I've been in this mental and emotional dip for several weeks already. It's taking a toll on my sleep, my concentration, and my daily life. I find myself carrying something heavy in my mind and heart almost all the time. I don't know what to do anymore because I've already tried everything. I just can't get out of this rut that I am in.

And so the other night, while my roommates were sleeping tight, I prayed the prayer of St. Teresa of Avila. I uttered the words softly while crying out of helplessness and desperation. I prayed for myself and for a friend who has similar troubles. I prayed softly and repeatedly until my eyes closed and I fell asleep.

I cannot say that I already felt better when I woke up the next day, because I didn't. Until now, I'm still down. But that night, when I was crying and I couldn't sleep, St. Teresa's prayer calmed me down. It's as if the first two lines are written precisely to calm me down.

Maybe the prayer is also a reminder for me to lift everything to God. I may try everything humanly possible to get rid of my insecurities and fears, but it is with God's help and grace that I will be healed. Maybe not today, but eventually.

Thursday, December 10, 2015

Structured living

Managing my condition entails following a structure. I've never been the carefree type, but I'm not one who follows a strict schedule either. Now that it's becoming clearer that what I have is a bipolar disorder, I have to create a routine and stick to it.

The first thing that I'm trying to do is setting up a regular sleeping schedule. My psychiatrist recommended taking my meds three hours before bedtime, so I could wake up at a decent hour the following day. This also means that I have to sleep earlier than I used to so both my mind and body can get enough rest.

This entails quite a big adjustment on my part. I've backed off from choir practices and activities in the meantime (while I'm in this dip) to help me set up a regular sleeping routine. I can't pull an all-nighter anymore, even if I'm rushing an article to beat a deadline, so my mind won't be plagued with anxiety at night. The closer I get to my set bedtime, the lesser the things I should be doing, and the more relaxed I should be.

It sounds easy, but being used to an active mind, I find this challenging. How can I train my mind to slow down by 8 p.m. when I know I have a lot on my plate? How can I tell myself to simply breathe and relax when my mind has always been noisy?

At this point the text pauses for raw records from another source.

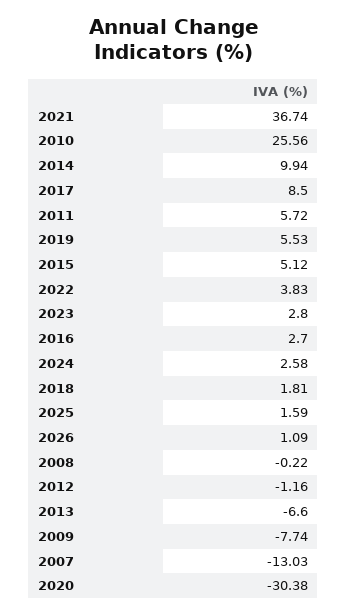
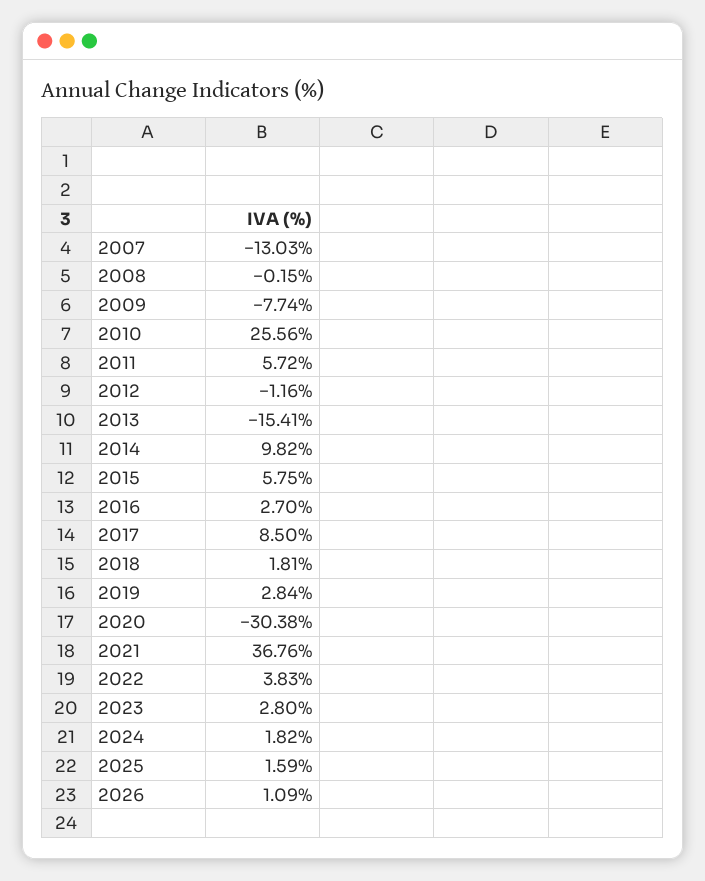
  {
-   "2021": 36.74,
+   "2021": 36.76,
    "2010": 25.56,
-   "2014": 9.94,
+   "2014": 9.82,
    "2017": 8.5,
    "2011": 5.72,
-   "2019": 5.53,
+   "2019": 2.84,
-   "2015": 5.12,
+   "2015": 5.75,
    "2022": 3.83,
    "2023": 2.8,
    "2016": 2.7,
-   "2024": 2.58,
+   "2024": 1.82,
    "2018": 1.81,
    "2025": 1.59,
    "2026": 1.09,
-   "2008": -0.22,
+   "2008": -0.15,
    "2012": -1.16,
-   "2013": -6.6,
+   "2013": -15.41,
    "2009": -7.74,
    "2007": -13.03,
    "2020": -30.38
  }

That's when my compartmentalized mind comes in. Seeing my mind as divided into sectors rather than as a big chunk helps me prioritize and manage which matters are more urgent. It makes thing less overwhelming.

The next thing I'm trying work on is creating an exercise routine. This is harder because of my ever-changing daily and weekly schedule. But so far, I've managed to attend two yoga classes. I've also jogged twice recently. I count those as achievements, no matter how small.

How about you? How do you manage? Feel free to share your thoughts in the comments section.